Cilalı Taş Devri Bir Aldatmcadır

Gfbercan

Asistan
Katılım
19 Mart 2009
Mesajlar
183
Reaksiyon puanı
3
Puanları
18
CİLALI TAŞ DEVRİ BİR ALDATMACADIR

Eski medeniyetlerden günümüze kalan kalıntılarda taş işlemeciliği dikkat çekmektedir. Taşa bu derece detaylı ve düzgün şekil verilebilmesi için, çoğunlukla güçlü çelik aletler kullanılması gerekir. Taşı taşla yontarak, taşı taşa sürterek ince desenlerin ve şekillendirmenin yapılması mümkün değildir. Granit gibi sağlam taşların bu derece düzgün kesilmesi, üzerlerine desenler işlenmesi bunu yapabilecek teknik alt yapıyı gerektirir.


Pek çok taş kalıntıdaki parlama da, keskin ve düzgün kesimden kaynaklanmaktadır. Evrimci bilim adamlarının bu parlaklığı cila olarak nitelendirmeleri, bu dönemi de "cilalı taş devri" olarak kabul etmeleri bilim dışı bir yorumdur. Cilanın binlerce yıl boyunca muhafaza edilmesi mümkün değildir. Söz konusu taşlar iddia edildiği gibi cilalandığı için değil, düzgün kesildikleri için parlamaktadırlar. Bu, taşın kendi yapısından kaynaklanan bir parlamadır.


tasbilezik.jpg

Üstteki resimlerde görülen bileziklerden soldaki mermerden, sağdaki de bazalttan yapılmıştır. MÖ 8500-9000 yıllarına aitlerdir. Evrimciler bu dönemde, sadece taştan yapılmış aletlerin kullanıldığını iddia ederler. Bazalt ve mermer çok sert taşlardır. Bu taşların böylesine düzgün yuvarlak halkalar haline getirilmesi için, çelikten yapılmış keski ve işçilik malzemeleri kullanılmalıdır. Bileziklerin çelik aletler kullanılmadan kesilip şekillendirilmiş olması mümkün değildir. Bir kişiye bir parça taş verip, elindeki taşla, bazalt kitlesini, resimdeki gibi bir bilezik haline getirmesini istesek, bunda başarılı olabilir mi? Elbette taşı taşa sürterek,taşa taşla vurarak bileziği meydana getiremeyecektir. Ayrıca bu bulgular, o dönemde burada yaşayan insanların estetik anlayışa ve sanat zevkine sahip olan, kültürleri gelişmiş bireyler olduğunu göstermektedir.
obsidyen.jpg

Üstteki resimde elle yapılmış obsidyenler, kemik aletler, kancalar ve taştan yapılmış çeşitli malzemeler görülmektedir.

Görev talimatları:
a – Taş işlemeciliğiyle ilgili metne göre resimdeki bileziklerden sağdaki hangi taştan yapılmıştır?
b – Taş işlemeciliğiyle ilgili metni son cümlesinden sonra sürdürün.
Materyale başvurmanız gerekmez.

Sağlanan materyal:
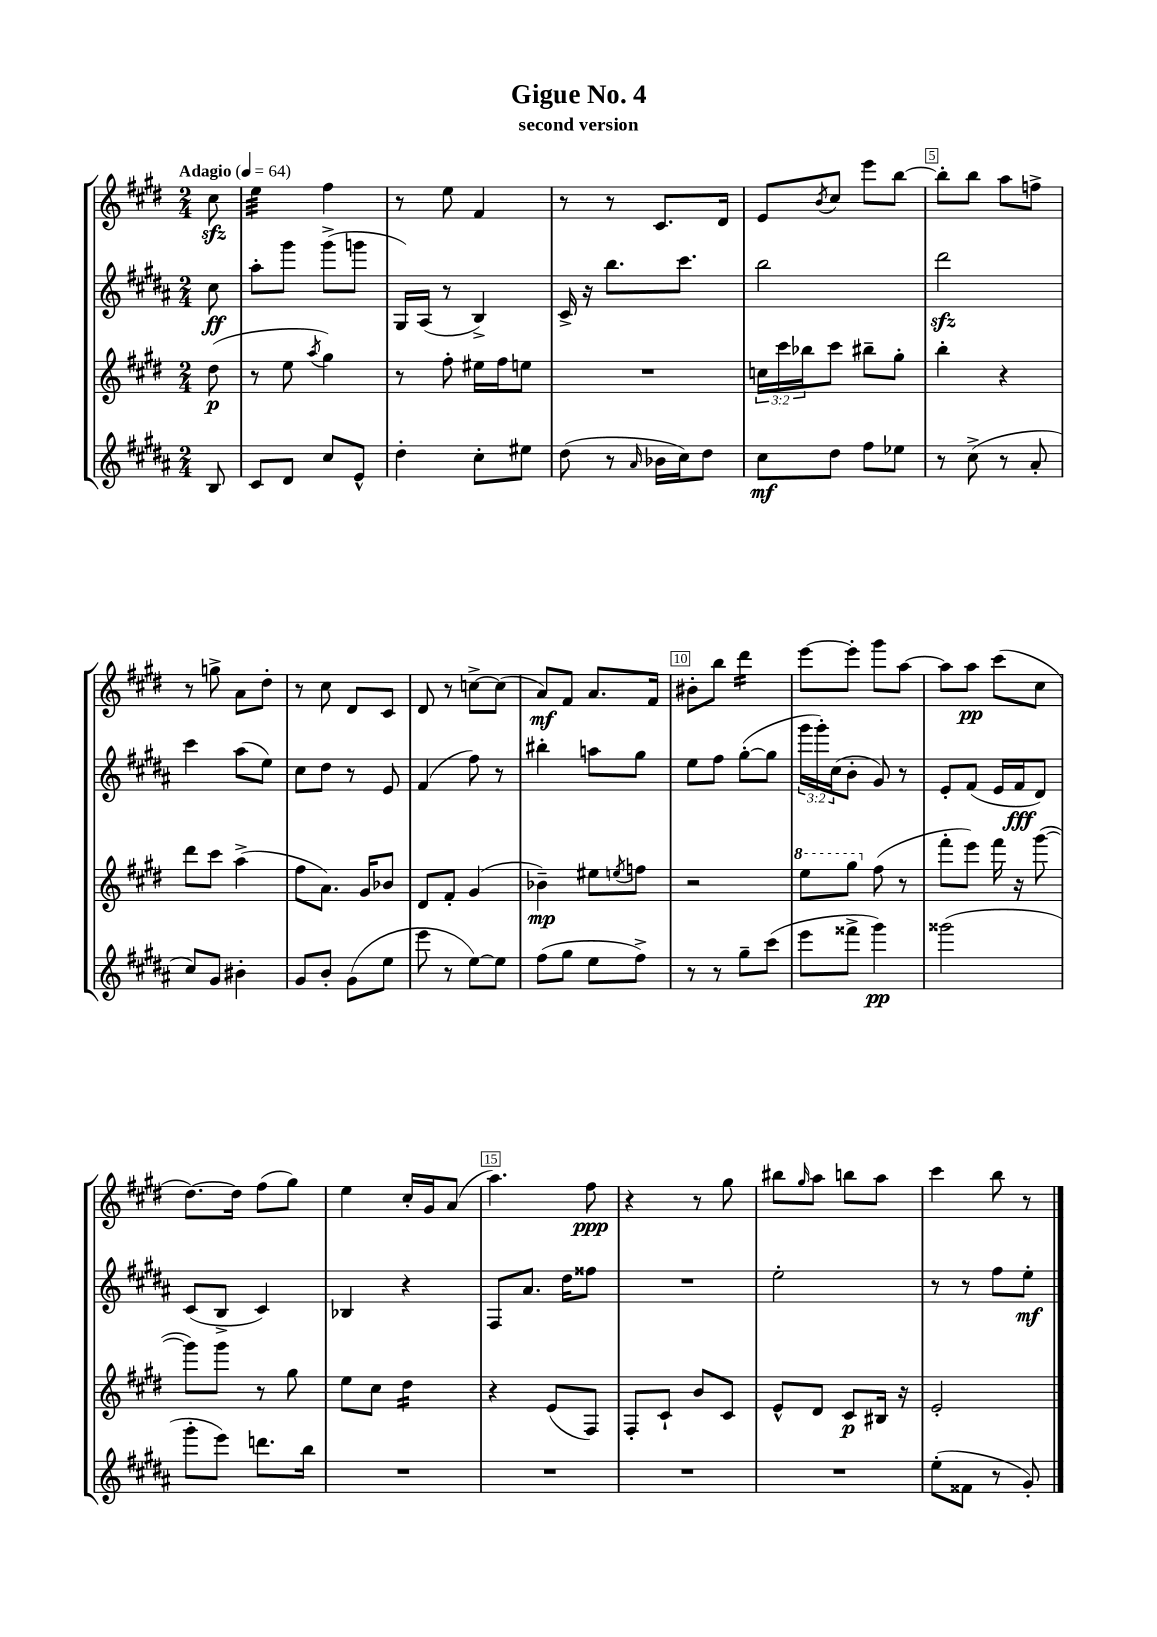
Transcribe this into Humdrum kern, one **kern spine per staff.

Alıştırma cevapları:
a – Sağdaki bilezik bazalttan yapılmıştır.

b –
Kemiğe taşla vurarak böyle düzgün şekillerin elde edilemeyeceği açıktır. Kaba taş darbeleri, kemiği sürekli dağıtıp parçalayacak, istenildiği gibi şekillendirilmesini engelleyecektir. Aynı şekilde granit ve bazalt gibi en sert taşlardan yapılan bu malzemelerin de, taş darbeleriyle bu derece düzgün kesilmesinin, sivriltilip şekillendirilmesinin mümkün olmadığı açıktır. Bu taşlar, meyve keser gibi düzgün kesilmiştir.

Taşların parlaklığı da evrimcilerin iddia ettiği gibi cilalanmış olmalarından değil, kesimden kaynaklanmaktadır. Bu eşyaları yapan insanlar, ellerindeki malzemeyi diledikleri gibi şekillendirebilecekleri demir veya çelikten yapılmış teknik cihazlara sahip olmalıdır. Sert taş parçaları ancak çelikle bu derece düzgün kesilebilir.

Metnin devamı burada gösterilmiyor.